Study text:

*** Block opens ***

I bought this record some time ago and, noticing a certain lack of the poisonous thunder that characterized the Stooges records, I shelved it. I brought it out later to see if I wanted to sell it and I was surprised with this album's angular guitar work and super tight rhythm section. There are peaks of brilliance on this record, like "I'm Bored," which sounds like it could be the first song Iggy wrote after he quit heroin. "New Values" and "Five Foot One" are as strong as anything Iggy's written. It's different than The Idiot because of its super-tight rock band, no doubt borrowing sounds from other minimal new wave acts of the time. After a few listens, those sharp cyclical guitar riffs will stick in your head. Iggy's sharp as a tack at moments. This clarity is actually kind of refreshing after the swaggering dark Stooges sludge that attracted me to him in the first place. Some dumb sappy pop songs here; I find "...Broken Part" and "Tell Me a Story" to be a bit nauseating. This album will grow on you, though. If you dream, as I often do, that Iggy Pop once performed a legendary killer jam session with Television as his backing band, buy this album because it sounds like a cheap approximation of that sound. Just do yourself a favor and skip "African Man." It sounds like Iggy had nasty relapse.

kw85233 ,

Excellent

Another excellent Iggy Pop album. Another pivotal moment in my life.

*** Block closes ***

Dataset extract:
*** Block opens ***

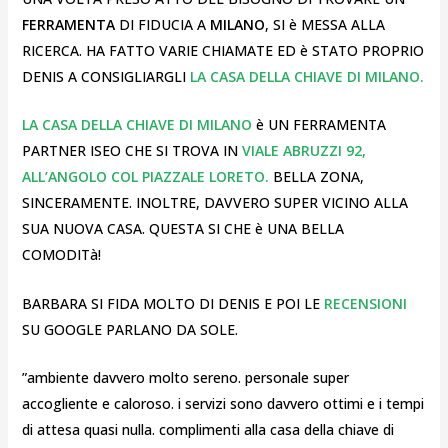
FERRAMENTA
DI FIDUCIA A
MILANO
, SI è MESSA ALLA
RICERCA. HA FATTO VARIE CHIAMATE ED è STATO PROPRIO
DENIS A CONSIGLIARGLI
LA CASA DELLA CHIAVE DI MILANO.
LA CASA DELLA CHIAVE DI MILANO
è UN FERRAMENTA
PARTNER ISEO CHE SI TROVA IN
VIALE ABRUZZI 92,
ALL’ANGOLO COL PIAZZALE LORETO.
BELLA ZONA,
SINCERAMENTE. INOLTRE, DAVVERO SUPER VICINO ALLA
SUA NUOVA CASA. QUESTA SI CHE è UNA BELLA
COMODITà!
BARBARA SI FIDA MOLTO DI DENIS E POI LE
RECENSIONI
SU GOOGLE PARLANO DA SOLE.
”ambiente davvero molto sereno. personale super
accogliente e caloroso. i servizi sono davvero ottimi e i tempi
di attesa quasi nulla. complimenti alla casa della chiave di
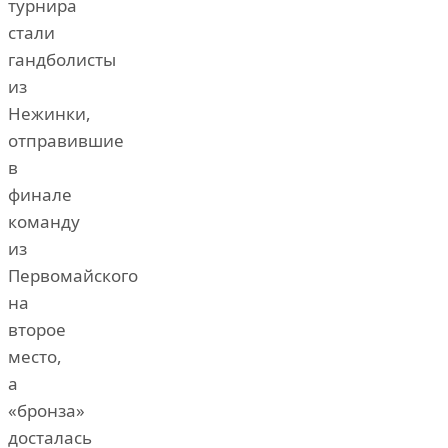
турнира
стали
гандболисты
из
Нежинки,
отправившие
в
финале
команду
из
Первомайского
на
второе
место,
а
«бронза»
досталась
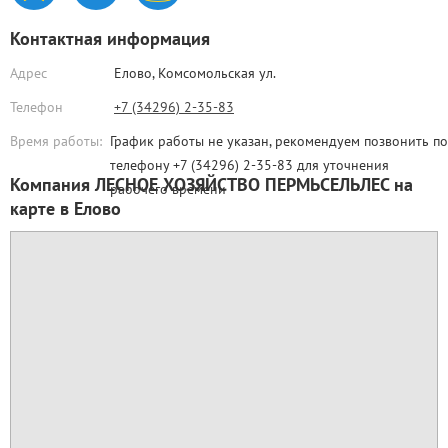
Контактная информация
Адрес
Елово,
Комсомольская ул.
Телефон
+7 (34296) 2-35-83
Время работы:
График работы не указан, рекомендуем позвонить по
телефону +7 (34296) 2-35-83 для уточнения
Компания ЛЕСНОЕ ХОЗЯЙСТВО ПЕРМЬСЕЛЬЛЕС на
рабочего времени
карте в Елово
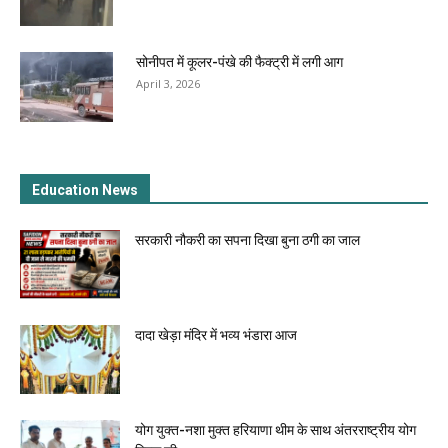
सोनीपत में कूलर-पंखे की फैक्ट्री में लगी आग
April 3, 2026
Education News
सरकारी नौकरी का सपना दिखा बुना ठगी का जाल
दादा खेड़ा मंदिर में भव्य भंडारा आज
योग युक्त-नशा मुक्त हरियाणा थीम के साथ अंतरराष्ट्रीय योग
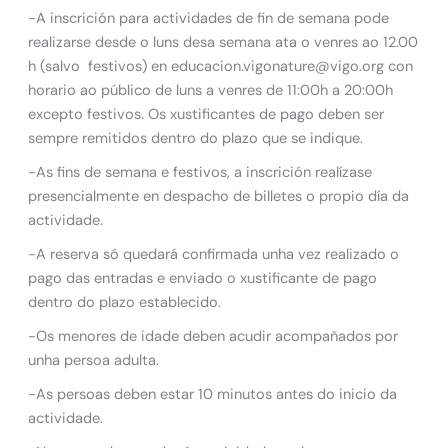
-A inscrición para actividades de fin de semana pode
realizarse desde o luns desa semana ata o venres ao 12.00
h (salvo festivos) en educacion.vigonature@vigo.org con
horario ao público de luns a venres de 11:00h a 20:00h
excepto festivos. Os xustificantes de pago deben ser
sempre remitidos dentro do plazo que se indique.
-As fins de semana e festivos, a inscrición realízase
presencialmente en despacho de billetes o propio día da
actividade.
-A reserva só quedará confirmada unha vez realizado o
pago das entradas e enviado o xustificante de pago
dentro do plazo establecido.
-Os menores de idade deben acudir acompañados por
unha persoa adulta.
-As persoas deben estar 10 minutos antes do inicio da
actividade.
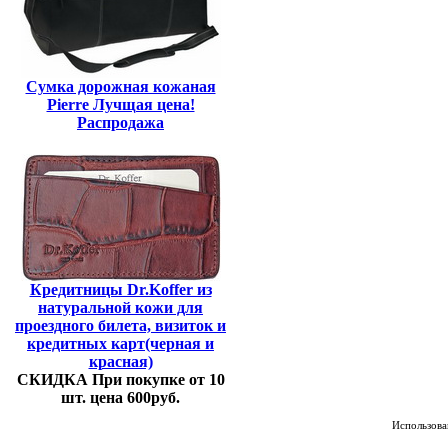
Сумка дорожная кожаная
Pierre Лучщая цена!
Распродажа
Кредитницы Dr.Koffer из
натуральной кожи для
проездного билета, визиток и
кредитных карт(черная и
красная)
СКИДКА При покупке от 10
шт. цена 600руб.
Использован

*** Block closes ***

Instructions to follow: Which song does the album review tell the reader to skip?

Exercise result: "African Man"